Em 1987, ano da conquista azul e branca de Viena, Jorge Plácido é contratado para suceder a Paulo Futre no FC Porto. A saída de Artur Jorge complica-lhe os planos, tal como os graves problemas financeiros do Sporting em 1988 lhe complicam a mera subsistência em Alvalade.

Confissões, histórias, gargalhadas e desabafos sérios. Sempre com a classe que brotava daquele pé esquerdo. Checked

VÍDEO: o golão de Jorge Plácido ao Barcelona (aos 40 segundos):

JORGE PLÁCIDO NO CAMPEONATO NACIONAL:

. 1981/1982: Amora, 2 jogos/sem golos (11º lugar)

. 1982/1983: Amora, 25 jogos/4 golos (15º lugar)

. 1983/1984: V. Setúbal, 25 jogos/4 golos (5º lugar)

. 1984/1985: V. Setúbal, 27 jogos/6 golos (11º lugar)

. 1985/1986: Desp. Chaves, 25 jogos/4 golos (7º lugar)

. 1986/1987: Desp. Chaves, 26 jogos/8 golos (5º lugar)

. 1987/1988: FC Porto, 16 jogos/1 golo (campeão)

. 1988/1989: Sporting, 16 jogos/2 golos (3º lugar)

. 1990/1991: FC Porto, 4 jogos/sem golos (2º lugar)

. 1991/1992: Salgueiros, 26 jogos/1 golo (15º lugar)

Troféus: 1 Campeonato Nacional, 2 Taças de Portugal, 1 Supertaça Europeia e 1 Intercontinental

Jorge Plácido com a neta, Luana, na entrevista ao Maisfutebol

Maisfutebol – Voltou a Angola, o país onde nasceu. Continua ligado ao futebol?

Jorge Plácido – Sim, o futebol é a minha vida. Voltei inicialmente a Luanda para treinar o Benfica local. Depois abracei um projeto de formação muito interessante numa instituição desportiva, a Escola Kikuxi Villas Club. A escola tem futebol, ténis e equitação. É um paraíso, um mini-Parque da Cidade. Já colocámos um menino aqui em Portugal. Jogou dois anos na Dragon Force e agora está no FC Foz. Além desta ligação, estou a colaborar também com uma empresa que faz agenciamento de atletas. Queremos reativar o apetite dos clubes portugueses pelo futebolista angolano.

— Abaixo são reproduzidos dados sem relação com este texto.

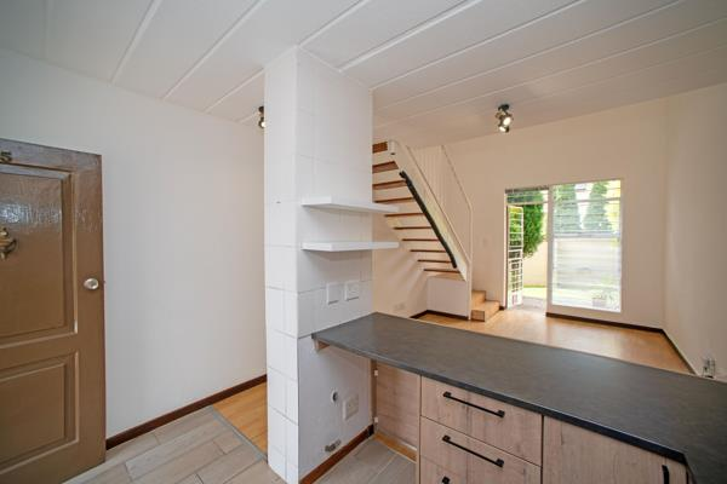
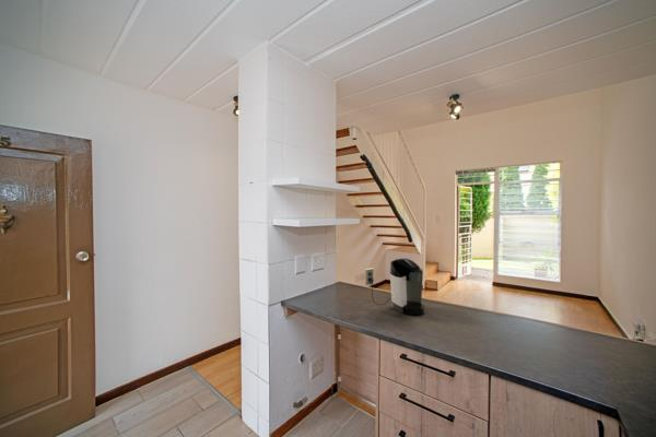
+ coffee maker [365,257,426,316]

MF – Há poucos angolanos na I Liga portuguesa, é verdade.

JP – Na minha geração havia o Rui Jordão, o Litos, o Zezinho, havia muita qualidade. E essa qualidade e talento são inatos, existem. O problema maior são as infraestruturas. Mas Angola já fez agora um brilharete no Mundial de Sub-17. O futebol angolano tem muito para dar.

MF – Saiu de Portugal e esteve muitos anos em França. Como recuperou essa ligação a Angola?

JP – Em 2002 fui trabalhar para o Ministério das Relações Exteriores angolano, em Portugal. Já depois de estar três anos no Padroense, um clube de Matosinhos que tinha um protocolo com o FC Porto nas camadas jovens.

MF – Vem muitas vezes a Portugal?

JP – Sim, frequentemente. Tenho cá os meus dois filhos e os meus netos. O Érico é o mais novo e ainda jogou futebol no Padroense, era muito rápido, mas menos dotado tecnicamente do que que o Joel [Jimmy P]. O Joel jogou no FC Porto, no Leixões e depois teve uma lesão muito grave no tendão de Aquiles. Isso prejudicou-lhe a evolução. Jogou no Maia e no Lourosa, já nos seniores.

MF – O Jimmy tem uma carreira importante no mundo da música e ainda agora esteve na final do Festival da Canção.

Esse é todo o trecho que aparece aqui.